News of an explosive truck belonging to Maxam Ghana Limited collided with a tricycle while transporting explosives from MAXAM’S Bulk emulsion plant at Iduapriem, Tarkwa to Chirano Gold Mines Limited in Western North Region last week.

About five hundred structures were destroyed, livelihoods and precious lives lost due to the incident after a truck carrying explosives caught fire in a collision with a tricycle at Apiatse a town along between Bogoso and Bawdie in the Western- Region.
Per a release from the Ministry of Lands and Natural Resources, due to the impact of the collision, the explosives detonated and affected a nearby transformer which also exploded in addition.

Sad and gory as it may seem, this accident or disaster was preventable. Effective implementation of best practices on explosive transportation could have either eliminated this disaster or minimized the consequences or the damage.

The entire area should have been cordoned off for the security agencies to carry out their assessment at the flattened area but rather people were flocking the scene using phones to take pictures ostensibly not knowing the degree of fatality it was for such an explosion.

On recovery and restoration efforts, the community will need a resettlement plan since it cannot be habitable but with the good news that the government has commissioned the State Housing Company (SHC) to immediately map out plans to reconstruct Bogoso Apiatse which was reduced to debris as a result of the explosion brings some sort of relief although the scars of that fateful day will forever remain permanently with the indigenes.

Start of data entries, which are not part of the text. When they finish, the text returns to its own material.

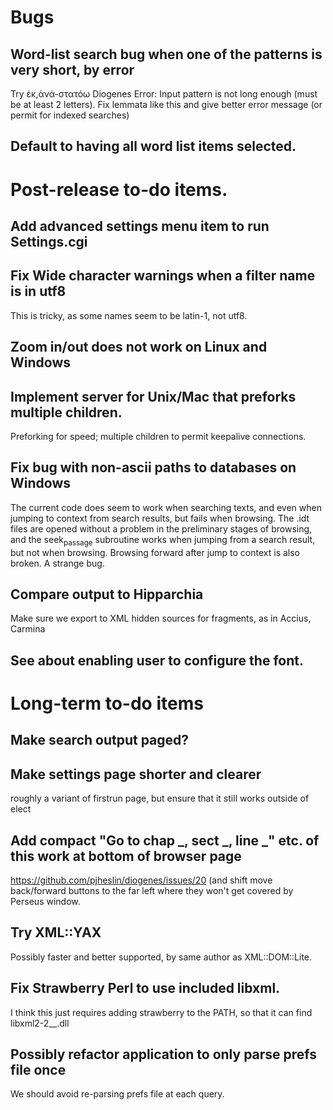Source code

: * Bugs
** Word-list search bug when one of the patterns is very short, by error
Try ἐκ,ἀνά-στατόω
Diogenes Error: Input pattern is not long enough (must be at least 2 letters).
Fix lemmata like this and give better error message (or permit for indexed searches)
** Default to having all word list items selected.
* Post-release to-do items.
** Add advanced settings menu item to run Settings.cgi
** Fix Wide character warnings when a filter name is in utf8
This is tricky, as some names seem to be latin-1, not utf8.
** Zoom in/out does not work on Linux and Windows
** Implement server for Unix/Mac that preforks multiple children.
Preforking for speed; multiple children to permit keepalive connections.
** Fix bug with non-ascii paths to databases on Windows
The current code does seem to work when searching texts, and even when jumping to context from search results, but fails when browsing.  The .idt files are opened without a problem in the preliminary stages of browsing, and the seek_passage subroutine works when jumping from a search result, but not when browsing.  Browsing forward after jump to context is also broken.  A strange bug.
** Compare output to Hipparchia
Make sure we export to XML hidden sources for fragments, as in Accius, Carmina
** See about enabling user to configure the font.
* Long-term to-do items
** Make search output paged?
** Make settings page shorter and clearer
   roughly a variant of firstrun page, but ensure that it still works outside of elect
** Add compact "Go to chap _, sect _, line _" etc. of this work at bottom of browser page
https://github.com/pjheslin/diogenes/issues/20
(and shift move back/forward buttons to the far left where they won't get covered by Perseus window.
** Try XML::YAX
Possibly faster and better supported, by same author as XML::DOM::Lite.
** Fix Strawberry Perl to use included libxml.
I think this just requires adding strawberry\c\bin to the PATH, so that it can find libxml2-2__.dll
** Possibly refactor application to only parse prefs file once
We should avoid re-parsing prefs file at each query.

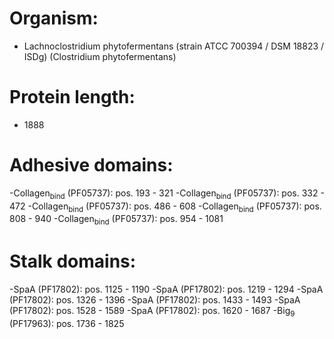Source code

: * Organism:
- Lachnoclostridium phytofermentans (strain ATCC 700394 / DSM 18823 / ISDg) (Clostridium phytofermentans)
* Protein length:
- 1888
* Adhesive domains:
-Collagen_bind (PF05737): pos. 193 - 321
-Collagen_bind (PF05737): pos. 332 - 472
-Collagen_bind (PF05737): pos. 486 - 608
-Collagen_bind (PF05737): pos. 808 - 940
-Collagen_bind (PF05737): pos. 954 - 1081
* Stalk domains:
-SpaA (PF17802): pos. 1125 - 1190
-SpaA (PF17802): pos. 1219 - 1294
-SpaA (PF17802): pos. 1326 - 1396
-SpaA (PF17802): pos. 1433 - 1493
-SpaA (PF17802): pos. 1528 - 1589
-SpaA (PF17802): pos. 1620 - 1687
-Big_9 (PF17963): pos. 1736 - 1825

Individuals, Religious bodies and Corporate organisations have been donating cash and other essentials and medical consumables as part of efforts to ensure that the victims are rehabilitated.  Well done to the medical team at the various Medical Facilities for the medical care;  and to all who have visited the scene to commiserate with the victims by contributing all forms of donation in time to help rebuild the town.

Having worked on a Mine in the past and per the safety training I underwent, I am of the view that if adequate safety education on the transportation of explosives in mining areas had been carried out, the loss of lives could have been avoided. There should be enough education in that regard for handlers of the explosives I must say.

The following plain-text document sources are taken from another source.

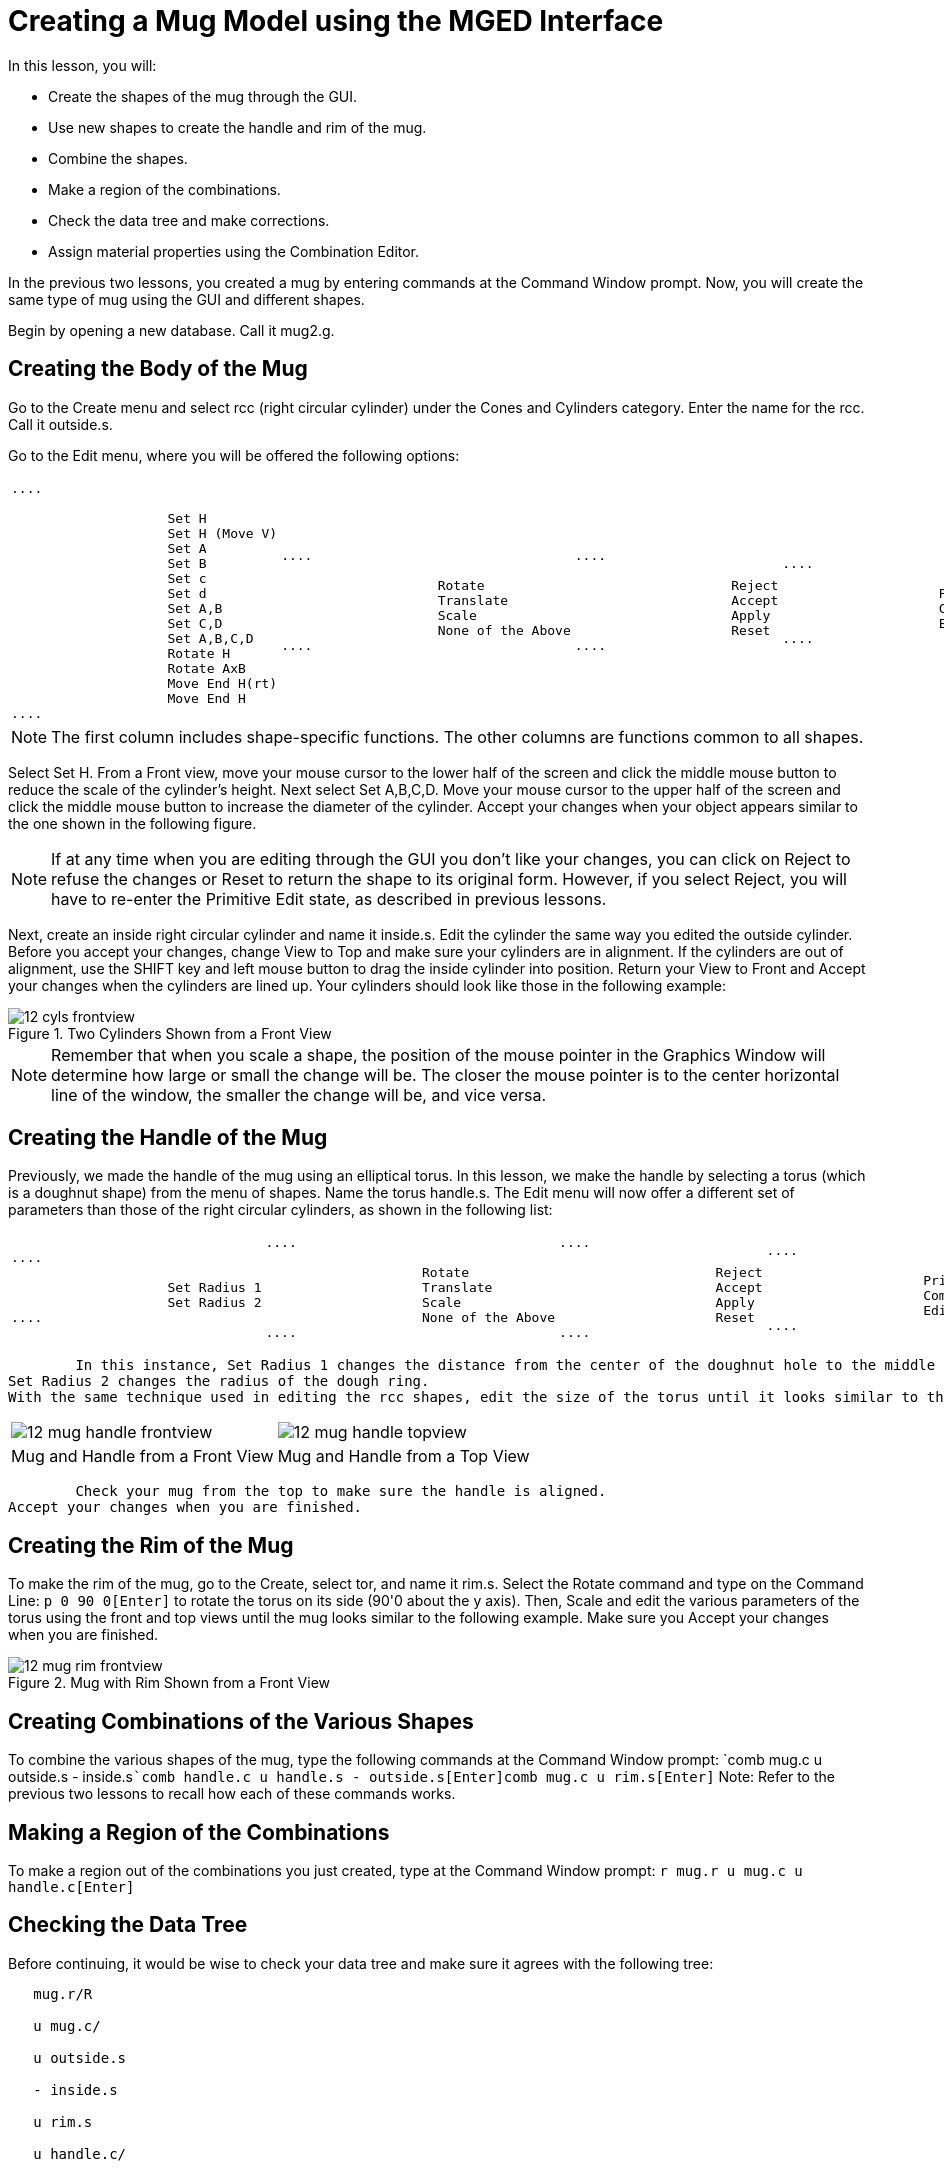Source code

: = Creating a Mug Model using the MGED Interface

In this lesson, you will: 

* Create the shapes of the mug through the GUI.
* Use new shapes to create the handle and rim of the mug.
* Combine the shapes.
* Make a region of the combinations.
* Check the data tree and make corrections.
* Assign material properties using the Combination Editor.

In the previous two lessons, you created a mug by entering commands at the Command Window prompt.
Now, you will create the same type of mug using the GUI and different shapes. 

Begin by opening a new database.
Call it mug2.g. 

[[_mug_gui_create_body]]
== Creating the Body of the Mug

Go to the Create menu and select rcc (right circular cylinder) under the Cones and Cylinders category.
Enter the name for the rcc.
Call it outside.s. 

Go to the Edit menu, where you will be offered the following options: 

[cols="1*l,1*l,1*l,1*l"]
|===

|

....

		    Set H
		    Set H (Move V)
		    Set A
		    Set B
		    Set c
		    Set d
		    Set A,B
		    Set C,D
		    Set A,B,C,D
		    Rotate H
		    Rotate AxB
		    Move End H(rt)
		    Move End H
....
|

....

		    Rotate
		    Translate
		    Scale
		    None of the Above
....
|

....

		    Reject
		    Accept
		    Apply
		    Reset
....
|

....

		    Primitive Editor
		    Combination
		    Editor
....
|===

[NOTE]
====
The first column includes shape-specific functions.
The other columns are functions common to all shapes. 
====

Select Set H.
From a Front view, move your mouse cursor to the lower half of the screen and click the middle mouse button to reduce the scale of the cylinder's height.
Next select Set A,B,C,D.
Move your mouse cursor to the upper half of the screen and click the middle mouse button to increase the diameter of the cylinder.
Accept your changes when your object appears similar to the one shown in the following figure. 

[NOTE]
====
If at any time when you are editing through the GUI you don't like your changes, you can click on Reject to refuse the changes or Reset to return the shape to its original form.
However, if you select Reject, you will have to re-enter the Primitive Edit state, as described in previous lessons. 
====

Next, create an inside right circular cylinder and name it inside.s.
Edit the cylinder the same way you edited the outside cylinder.
Before you accept your changes, change View to Top and make sure your cylinders are in alignment.
If the cylinders are out of alignment, use the SHIFT key and left mouse button to drag the inside cylinder into position.
Return your View to Front and Accept your changes when the cylinders are lined up.
Your cylinders should look like those in the following example: 

.Two Cylinders Shown from a Front View
image::mged/12_cyls_frontview.png[]


[NOTE]
====
Remember that when you scale a shape, the position of the mouse pointer in the Graphics Window will determine how large or small the change will be.
The closer the mouse pointer is to the center horizontal line of the window, the smaller the change will be, and vice versa. 
====

[[_mug_gui_create_handle]]
== Creating the Handle of the Mug

Previously, we made the handle of the mug using an elliptical torus.
In this lesson, we make the handle by selecting a torus (which is a doughnut shape) from the menu of shapes.
Name the torus handle.s.
The Edit menu will now offer a different set of parameters than those of the right circular cylinders, as shown in the following list: 

[cols="1*l,1*l,1*l,1*l"]
|===

|

....

		    Set Radius 1
		    Set Radius 2
....
|

....

		    Rotate
		    Translate
		    Scale
		    None of the Above
....
|

....

		    Reject
		    Accept
		    Apply
		    Reset
....
|

....

		    Primitive Editor
		    Combination
		    Editor
....
|===
	In this instance, Set Radius 1 changes the distance from the center of the doughnut hole to the middle of the dough.
Set Radius 2 changes the radius of the dough ring.
With the same technique used in editing the rcc shapes, edit the size of the torus until it looks similar to the following examples: 

[cols="1,1"]
|===

|image:mged/12_mug_handle_frontview.png[]
|image:mged/12_mug_handle_topview.png[]

|Mug and Handle from a Front View
|Mug and Handle from a Top View
|===
	Check your mug from the top to make sure the handle is aligned.
Accept your changes when you are finished. 

[[_mug_gui_create_rim]]
== Creating the Rim of the Mug

To make the rim of the mug, go to the Create, select tor, and name it rim.s.
Select the Rotate command and type on the Command Line: `p 0 90 0[Enter]`	to rotate the torus on its side (90'0 about the y axis). Then, Scale and edit the various parameters of the torus using the front and top views until the mug looks similar to the following example.
Make sure you Accept your changes when you are finished. 

.Mug with Rim Shown from a Front View
image::mged/12_mug_rim_frontview.png[]


[[_mug_gui_create_combinations]]
== Creating Combinations of the Various Shapes

To combine the various shapes of the mug, type the following commands at the Command Window prompt: `comb mug.c u outside.s - inside.s[Enter]```comb handle.c u handle.s - outside.s[Enter]````comb mug.c u rim.s[Enter]``	Note: Refer to the previous two lessons to recall how each of these commands works. 

[[_mug_gui_make_region]]
== Making a Region of the Combinations

To make a region out of the combinations you just created, type at the Command Window prompt: `r mug.r u mug.c u handle.c[Enter]`

[[_mug_gui_check_tree]]
== Checking the Data Tree

Before continuing, it would be wise to check your data tree and make sure it agrees with the following tree: 

....

   mug.r/R

   u mug.c/

   u outside.s

   - inside.s

   u rim.s

   u handle.c/

   u handle.s

   - outside.s
....	If your data tree doesn't look like this example, you will need to go back and figure out where you went wrong.
If necessary, you can kill off a shape, combination, or region by typing at the Command Window prompt: `kill [name of shape, combination, or region][Enter]`

For example, in this lesson you may have created an extra shape, named rim2.s, which you no longer want.
To kill this shape, you would type: `kill rim2.s[Enter]`

[[_mug_gui_comb_edit_props]]
== Assigning Material Properties Using the Combination Editor

Go to the Edit menu and select Combination Editor.
Type mug.r in the Name entry box.
Press ENTER.
Type 0 148 0 in the Color entry box.
Select a plastic shader.
Check the Boolean Expression box to make sure it says: 

....

   u mug.c

   u handle.c
....	When you are finished, click on Apply and then Dismiss.
In the Command Window then, type at the prompt: `B mug.r[Enter]`

[[_mug_gui_raytracing]]
== Raytracing the Design

Go to the View option of the menu bar and select az35, el25.
Go to File and then Raytrace.
Select a white background color and Raytrace your design.
Click on Overlay.
When the raytracing is finished, it should look like the following example: 

.The Completed Raytraced Mug
image::mged/12_mug_gui_finished_raytraced.png[]


[[_mug_through_gui_review]]
== Review

In this lesson, you: 

* Created the shapes of the mug through the GUI.
* Used new shapes to create the handle and rim of the mug.
* Combined the shapes.
* Made a region of the combinations.
* Checked the data tree and made corrections.
* Assigned material properties using the Combination Editor.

Just maybe the Apiatse incident will re-echo that the time has come for a review of dangerous goods transport such as explosives and petroleum products like Liquified Petroleum Gas (LPG). It is also a clarion call as a nation for us to review the explosive transportation system in Ghana.

Additionally, emergency response training should be included as part of our lessons in schools so that at the onset everyone has an appreciation of what disaster is. This fatality is a constant reminder for motorists not to drive directly behind highly inflammable vehicles.

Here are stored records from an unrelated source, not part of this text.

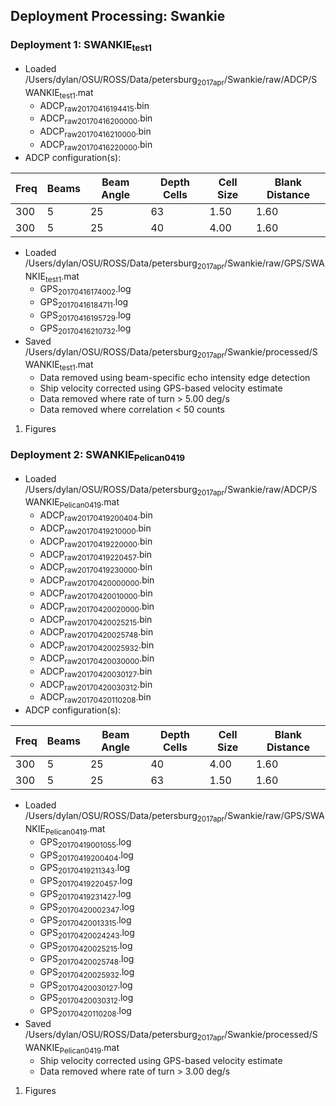 
** Deployment Processing: Swankie 

*** Deployment 1: SWANKIE_test1
- Loaded /Users/dylan/OSU/ROSS/Data/petersburg_2017_apr/Swankie/raw/ADCP/SWANKIE_test1.mat
  - ADCP_raw_20170416194415.bin
  - ADCP_raw_20170416200000.bin
  - ADCP_raw_20170416210000.bin
  - ADCP_raw_20170416220000.bin
- ADCP configuration(s):
|Freq|Beams|Beam Angle|Depth Cells|Cell Size|Blank Distance|
|-+--+--+--+--+-|
|300|5|25|63|1.50|1.60|
|300|5|25|40|4.00|1.60|

- Loaded /Users/dylan/OSU/ROSS/Data/petersburg_2017_apr/Swankie/raw/GPS/SWANKIE_test1.mat
  - GPS_20170416174002.log
  - GPS_20170416184711.log
  - GPS_20170416195729.log
  - GPS_20170416210732.log

- Saved /Users/dylan/OSU/ROSS/Data/petersburg_2017_apr/Swankie/processed/SWANKIE_test1.mat
  - Data removed using beam-specific echo intensity edge detection
  - Ship velocity corrected using GPS-based velocity estimate
  - Data removed where rate of turn > 5.00 deg/s
  - Data removed where correlation < 50 counts


**** Figures
[[../Figures/petersburg_2017_apr/Swankie/SWANKIE_test1/summary.jpg]]
[[../Figures/petersburg_2017_apr/Swankie/SWANKIE_test1/surface_vel.jpg]]

*** Deployment 2: SWANKIE_Pelican_0419
- Loaded /Users/dylan/OSU/ROSS/Data/petersburg_2017_apr/Swankie/raw/ADCP/SWANKIE_Pelican_0419.mat
  - ADCP_raw_20170419200404.bin
  - ADCP_raw_20170419210000.bin
  - ADCP_raw_20170419220000.bin
  - ADCP_raw_20170419220457.bin
  - ADCP_raw_20170419230000.bin
  - ADCP_raw_20170420000000.bin
  - ADCP_raw_20170420010000.bin
  - ADCP_raw_20170420020000.bin
  - ADCP_raw_20170420025215.bin
  - ADCP_raw_20170420025748.bin
  - ADCP_raw_20170420025932.bin
  - ADCP_raw_20170420030000.bin
  - ADCP_raw_20170420030127.bin
  - ADCP_raw_20170420030312.bin
  - ADCP_raw_20170420110208.bin
- ADCP configuration(s):
|Freq|Beams|Beam Angle|Depth Cells|Cell Size|Blank Distance|
|-+--+--+--+--+-|
|300|5|25|40|4.00|1.60|
|300|5|25|63|1.50|1.60|

- Loaded /Users/dylan/OSU/ROSS/Data/petersburg_2017_apr/Swankie/raw/GPS/SWANKIE_Pelican_0419.mat
  - GPS_20170419001055.log
  - GPS_20170419200404.log
  - GPS_20170419211343.log
  - GPS_20170419220457.log
  - GPS_20170419231427.log
  - GPS_20170420002347.log
  - GPS_20170420013315.log
  - GPS_20170420024243.log
  - GPS_20170420025215.log
  - GPS_20170420025748.log
  - GPS_20170420025932.log
  - GPS_20170420030127.log
  - GPS_20170420030312.log
  - GPS_20170420110208.log

- Saved /Users/dylan/OSU/ROSS/Data/petersburg_2017_apr/Swankie/processed/SWANKIE_Pelican_0419.mat
  - Ship velocity corrected using GPS-based velocity estimate
  - Data removed where rate of turn > 3.00 deg/s


**** Figures
[[../Figures/petersburg_2017_apr/Swankie/SWANKIE_Pelican_0419/summary.jpg]]
[[../Figures/petersburg_2017_apr/Swankie/SWANKIE_Pelican_0419/surface_vel.jpg]]

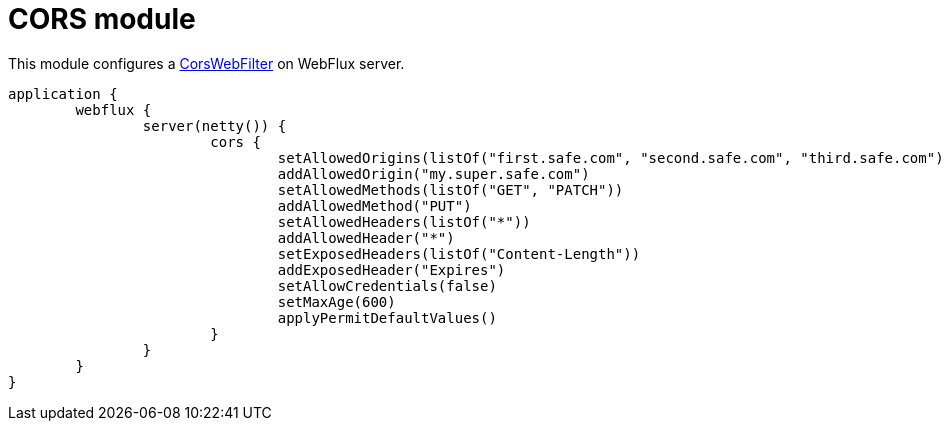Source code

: = CORS module

This module configures a https://github.com/spring-projects/spring-framework/blob/master/spring-web/src/main/java/org/springframework/web/cors/reactive/CorsWebFilter.java[CorsWebFilter] on WebFlux server.

```kotlin
application {
	webflux {
		server(netty()) {
			cors {
				setAllowedOrigins(listOf("first.safe.com", "second.safe.com", "third.safe.com"))
				addAllowedOrigin("my.super.safe.com")
				setAllowedMethods(listOf("GET", "PATCH"))
				addAllowedMethod("PUT")
				setAllowedHeaders(listOf("*"))
				addAllowedHeader("*")
				setExposedHeaders(listOf("Content-Length"))
				addExposedHeader("Expires")
				setAllowCredentials(false)
				setMaxAge(600)
				applyPermitDefaultValues()
			}
		}
	}
}
```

The majority of extractive companies depend heavily on MAXAM for their explosive materials however the directive to suspend operations in Tarkwa is going to have an adverse effect on mining operations in the country. Per the LI Minerals and Mining regulation LI 218 (2) [Health and Safety Technical regulations and LI 217 (7) [Explosive regulations] stipulates punishment for violations of the law when proven hence the facility to be shut down and that is what has been done as we wait for investigations to be concluded and presented.

Safety and by extension individual safety should be a topmost priority. As we wait for the findings of the Minerals Commission and its allied agencies, may the Good Lord keep the souls of the departed, speedy recovery to the victims and Never again should we witness such and another Apiatse disaster.

The writer,  Sekyiwa Darko, is a Communications Consultant and Strategist with a career history in the Extractive industry in Ghana, South Africa and Tanzania.